Data extracted from a collection:
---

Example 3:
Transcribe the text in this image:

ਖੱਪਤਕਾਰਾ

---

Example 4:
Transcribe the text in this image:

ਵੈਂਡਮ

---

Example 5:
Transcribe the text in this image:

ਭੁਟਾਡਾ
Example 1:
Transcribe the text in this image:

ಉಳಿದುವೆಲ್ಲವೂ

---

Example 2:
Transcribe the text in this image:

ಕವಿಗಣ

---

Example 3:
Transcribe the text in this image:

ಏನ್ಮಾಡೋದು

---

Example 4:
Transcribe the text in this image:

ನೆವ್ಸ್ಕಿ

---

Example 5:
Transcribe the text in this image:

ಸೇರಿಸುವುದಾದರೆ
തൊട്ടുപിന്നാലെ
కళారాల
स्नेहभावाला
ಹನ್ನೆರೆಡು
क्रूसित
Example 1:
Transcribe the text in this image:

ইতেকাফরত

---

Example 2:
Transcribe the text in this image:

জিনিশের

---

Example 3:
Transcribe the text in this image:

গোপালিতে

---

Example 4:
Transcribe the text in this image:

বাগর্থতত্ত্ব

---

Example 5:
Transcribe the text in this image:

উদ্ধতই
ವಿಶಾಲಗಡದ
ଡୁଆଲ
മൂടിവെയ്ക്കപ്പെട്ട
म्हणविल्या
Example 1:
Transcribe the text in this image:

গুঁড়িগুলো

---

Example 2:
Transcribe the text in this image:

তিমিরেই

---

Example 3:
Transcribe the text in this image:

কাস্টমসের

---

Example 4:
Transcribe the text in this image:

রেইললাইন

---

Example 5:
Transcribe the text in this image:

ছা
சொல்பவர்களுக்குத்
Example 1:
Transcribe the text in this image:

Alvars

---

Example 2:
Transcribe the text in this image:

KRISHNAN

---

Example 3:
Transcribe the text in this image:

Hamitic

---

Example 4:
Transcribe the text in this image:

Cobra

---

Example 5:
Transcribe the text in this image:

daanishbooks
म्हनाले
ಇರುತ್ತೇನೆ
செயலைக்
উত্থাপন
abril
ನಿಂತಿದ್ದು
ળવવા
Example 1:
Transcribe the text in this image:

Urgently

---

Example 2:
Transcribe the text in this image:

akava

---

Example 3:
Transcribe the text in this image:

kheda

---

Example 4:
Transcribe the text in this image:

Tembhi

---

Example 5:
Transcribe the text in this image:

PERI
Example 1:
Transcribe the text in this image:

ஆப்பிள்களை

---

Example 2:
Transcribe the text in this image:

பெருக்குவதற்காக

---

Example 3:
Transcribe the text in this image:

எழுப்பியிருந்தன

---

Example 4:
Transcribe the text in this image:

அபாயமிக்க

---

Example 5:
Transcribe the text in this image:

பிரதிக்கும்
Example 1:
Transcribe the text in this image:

• To do:
Reproduce the data above in full, with no line missing.

• Solution for this exercise:
---

Example 3:
Transcribe the text in this image:

ਖੱਪਤਕਾਰਾ

---

Example 4:
Transcribe the text in this image:

ਵੈਂਡਮ

---

Example 5:
Transcribe the text in this image:

ਭੁਟਾਡਾ
Example 1:
Transcribe the text in this image:

ಉಳಿದುವೆಲ್ಲವೂ

---

Example 2:
Transcribe the text in this image:

ಕವಿಗಣ

---

Example 3:
Transcribe the text in this image:

ಏನ್ಮಾಡೋದು

---

Example 4:
Transcribe the text in this image:

ನೆವ್ಸ್ಕಿ

---

Example 5:
Transcribe the text in this image:

ಸೇರಿಸುವುದಾದರೆ
തൊട്ടുപിന്നാലെ
కళారాల
स्नेहभावाला
ಹನ್ನೆರೆಡು
क्रूसित
Example 1:
Transcribe the text in this image:

ইতেকাফরত

---

Example 2:
Transcribe the text in this image:

জিনিশের

---

Example 3:
Transcribe the text in this image:

গোপালিতে

---

Example 4:
Transcribe the text in this image:

বাগর্থতত্ত্ব

---

Example 5:
Transcribe the text in this image:

উদ্ধতই
ವಿಶಾಲಗಡದ
ଡୁଆଲ
മൂടിവെയ്ക്കപ്പെട്ട
म्हणविल्या
Example 1:
Transcribe the text in this image:

গুঁড়িগুলো

---

Example 2:
Transcribe the text in this image:

তিমিরেই

---

Example 3:
Transcribe the text in this image:

কাস্টমসের

---

Example 4:
Transcribe the text in this image:

রেইললাইন

---

Example 5:
Transcribe the text in this image:

ছা
சொல்பவர்களுக்குத்
Example 1:
Transcribe the text in this image:

Alvars

---

Example 2:
Transcribe the text in this image:

KRISHNAN

---

Example 3:
Transcribe the text in this image:

Hamitic

---

Example 4:
Transcribe the text in this image:

Cobra

---

Example 5:
Transcribe the text in this image:

daanishbooks
म्हनाले
ಇರುತ್ತೇನೆ
செயலைக்
উত্থাপন
abril
ನಿಂತಿದ್ದು
ળવવા
Example 1:
Transcribe the text in this image:

Urgently

---

Example 2:
Transcribe the text in this image:

akava

---

Example 3:
Transcribe the text in this image:

kheda

---

Example 4:
Transcribe the text in this image:

Tembhi

---

Example 5:
Transcribe the text in this image:

PERI
Example 1:
Transcribe the text in this image:

ஆப்பிள்களை

---

Example 2:
Transcribe the text in this image:

பெருக்குவதற்காக

---

Example 3:
Transcribe the text in this image:

எழுப்பியிருந்தன

---

Example 4:
Transcribe the text in this image:

அபாயமிக்க

---

Example 5:
Transcribe the text in this image:

பிரதிக்கும்
Example 1:
Transcribe the text in this image:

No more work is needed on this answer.